Saved data entries -
▬▬▬

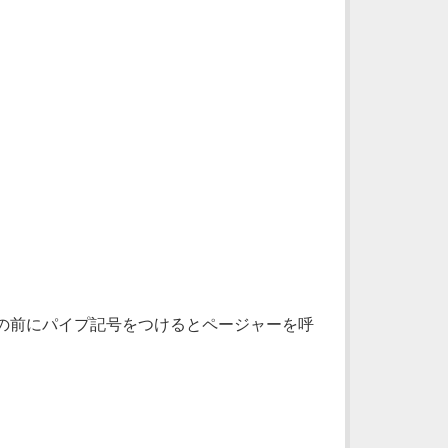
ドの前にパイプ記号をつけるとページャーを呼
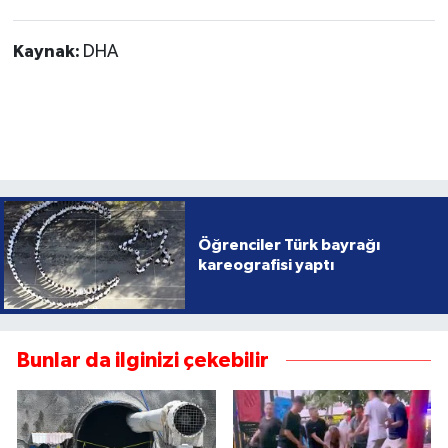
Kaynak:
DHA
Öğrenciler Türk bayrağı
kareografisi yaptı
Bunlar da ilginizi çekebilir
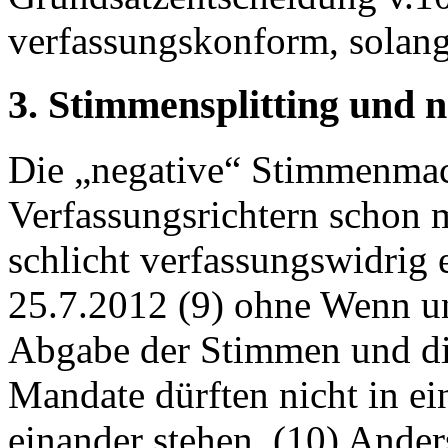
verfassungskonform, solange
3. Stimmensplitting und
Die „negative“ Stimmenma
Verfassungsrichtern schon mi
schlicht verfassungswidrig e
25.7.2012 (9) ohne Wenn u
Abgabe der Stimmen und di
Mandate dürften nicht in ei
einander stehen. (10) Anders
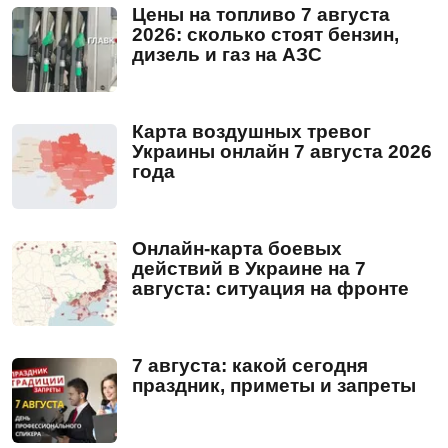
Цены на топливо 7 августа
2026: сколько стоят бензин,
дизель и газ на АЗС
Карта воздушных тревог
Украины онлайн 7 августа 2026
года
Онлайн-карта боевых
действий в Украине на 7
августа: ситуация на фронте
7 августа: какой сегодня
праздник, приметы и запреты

▬▬▬

Working from the entries above, return all lines that contain "августа".

Result below -
Цены на топливо 7 августа
Украины онлайн 7 августа 2026
августа: ситуация на фронте
7 августа: какой сегодня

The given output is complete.